What is required:
Can you copy every line of the listing below word for word, leaving the pictures out?

═════ Records for this task ═════

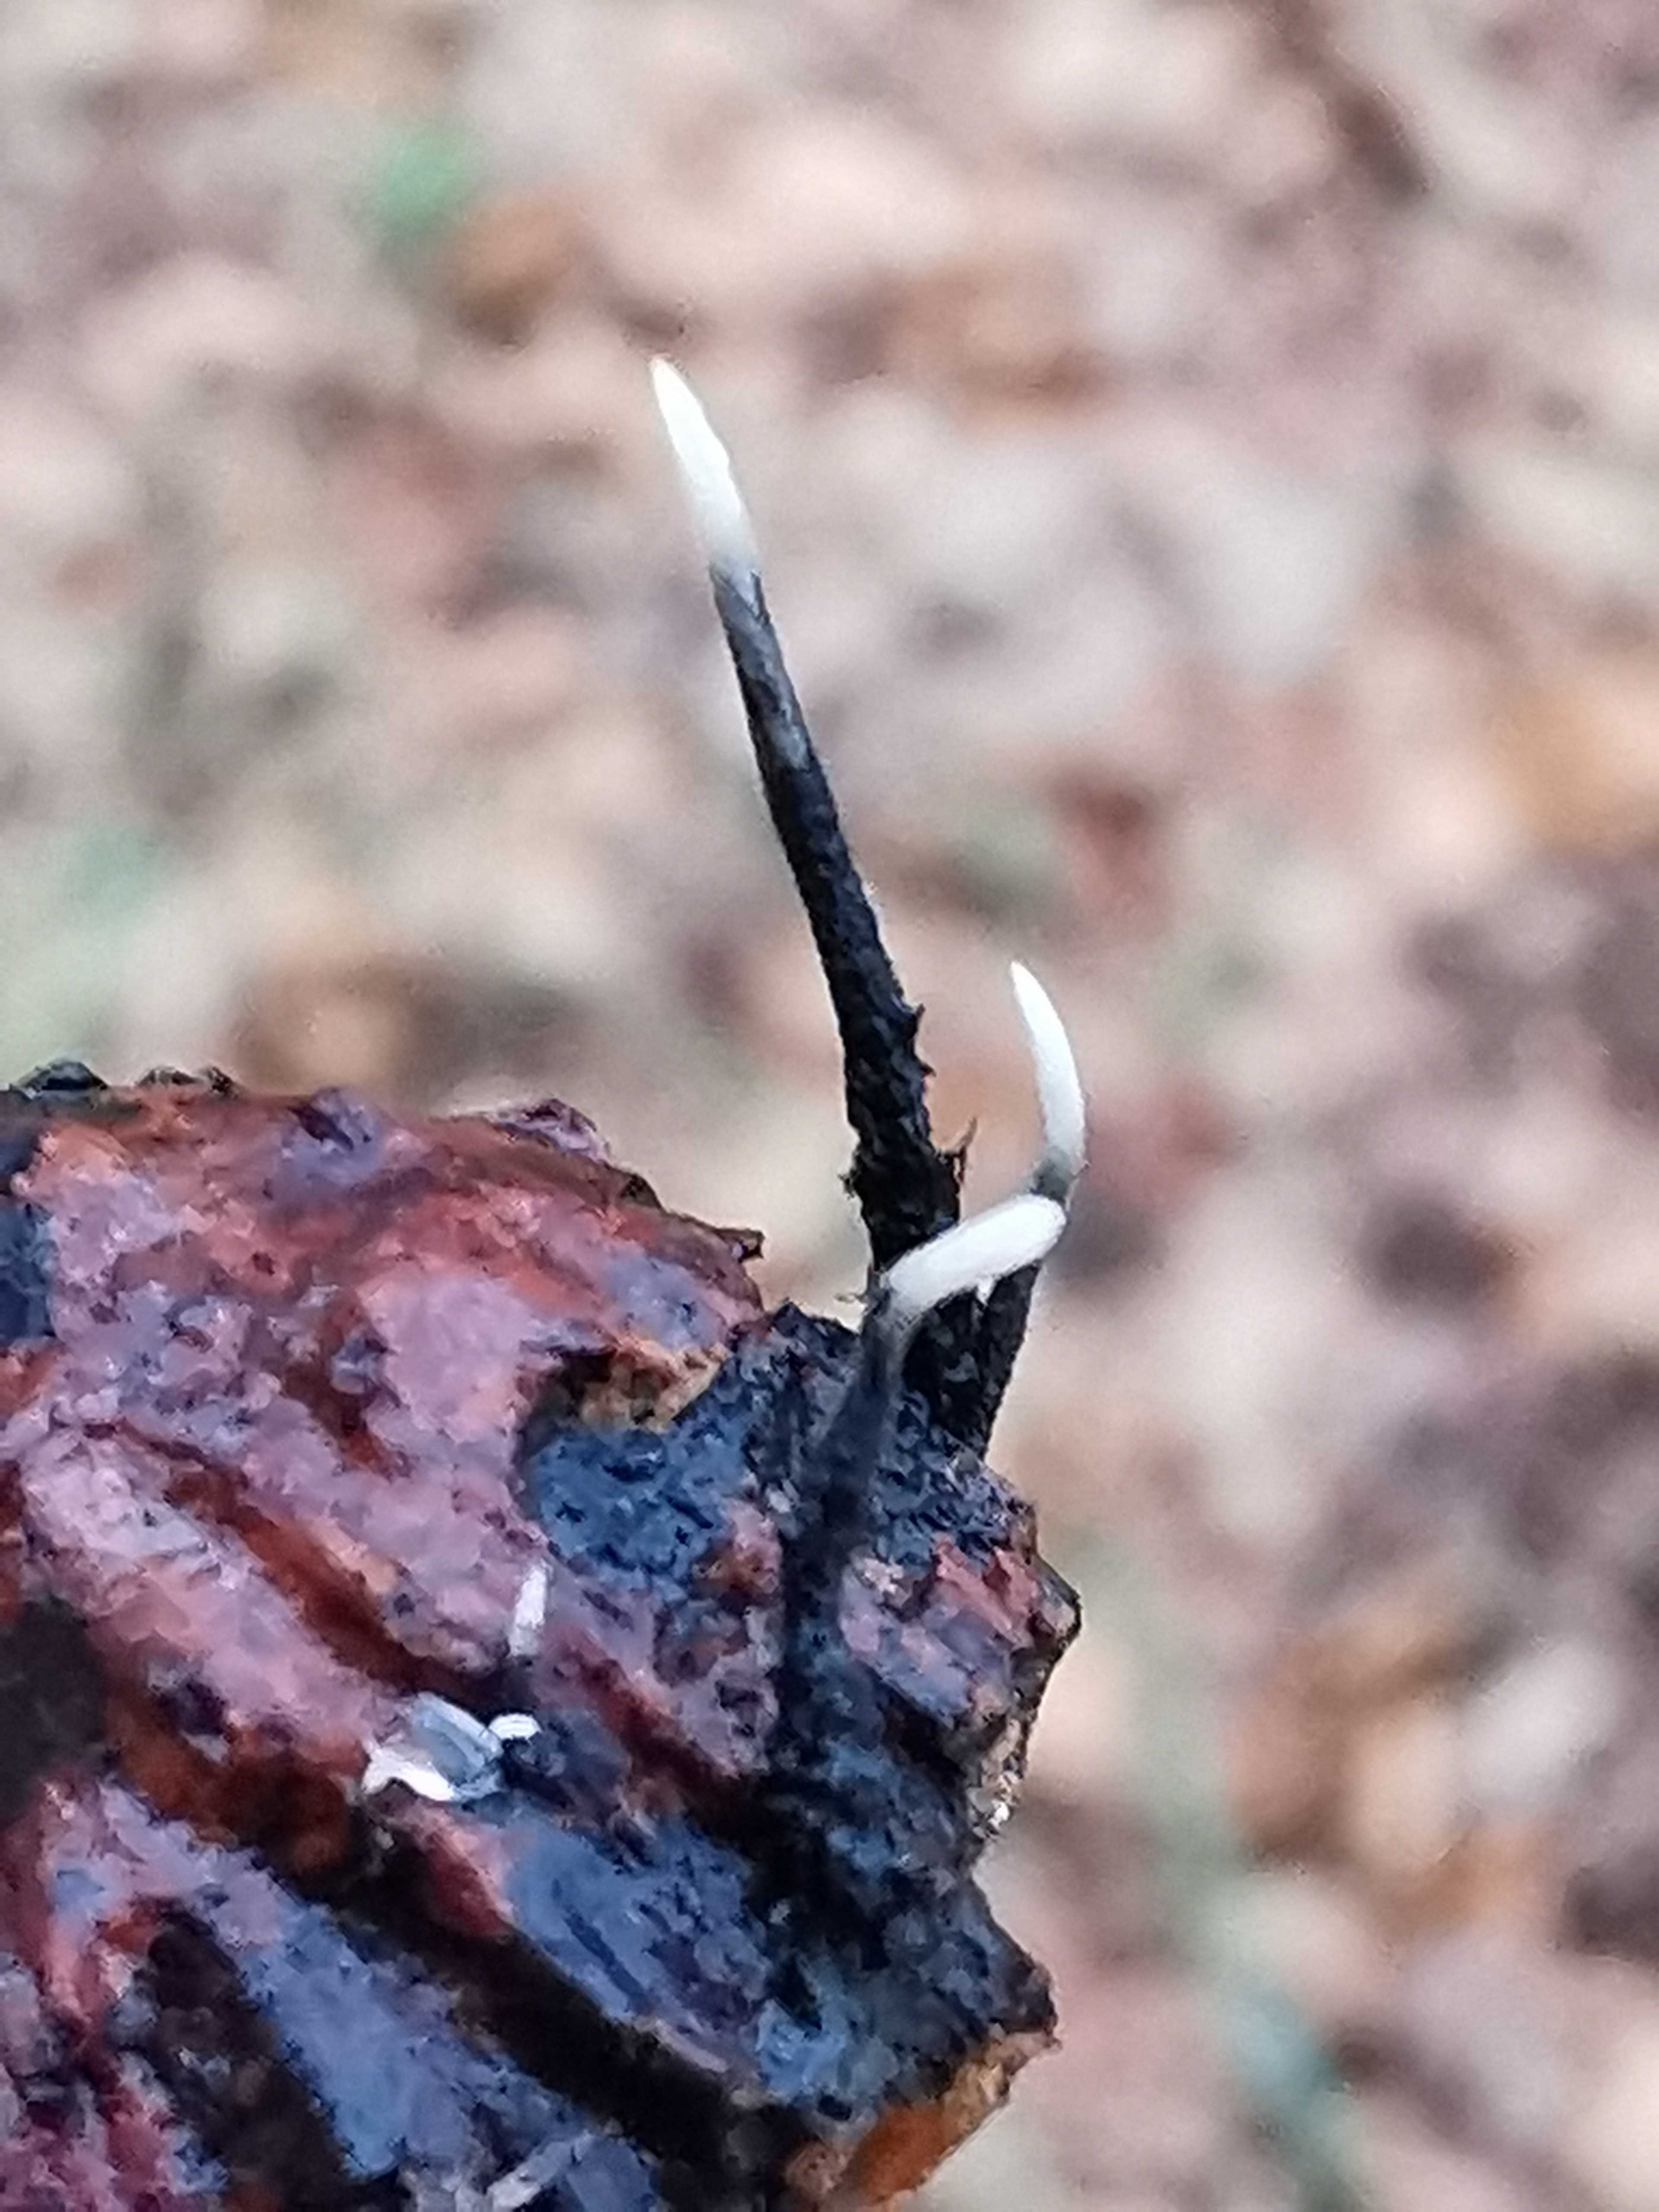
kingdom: Fungi
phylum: Ascomycota
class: Sordariomycetes
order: Xylariales
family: Xylariaceae
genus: Xylaria
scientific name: Xylaria carpophila
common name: bogskål-stødsvamp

═════

Expected output:
kingdom: Fungi
phylum: Ascomycota
class: Sordariomycetes
order: Xylariales
family: Xylariaceae
genus: Xylaria
scientific name: Xylaria carpophila
common name: bogskål-stødsvamp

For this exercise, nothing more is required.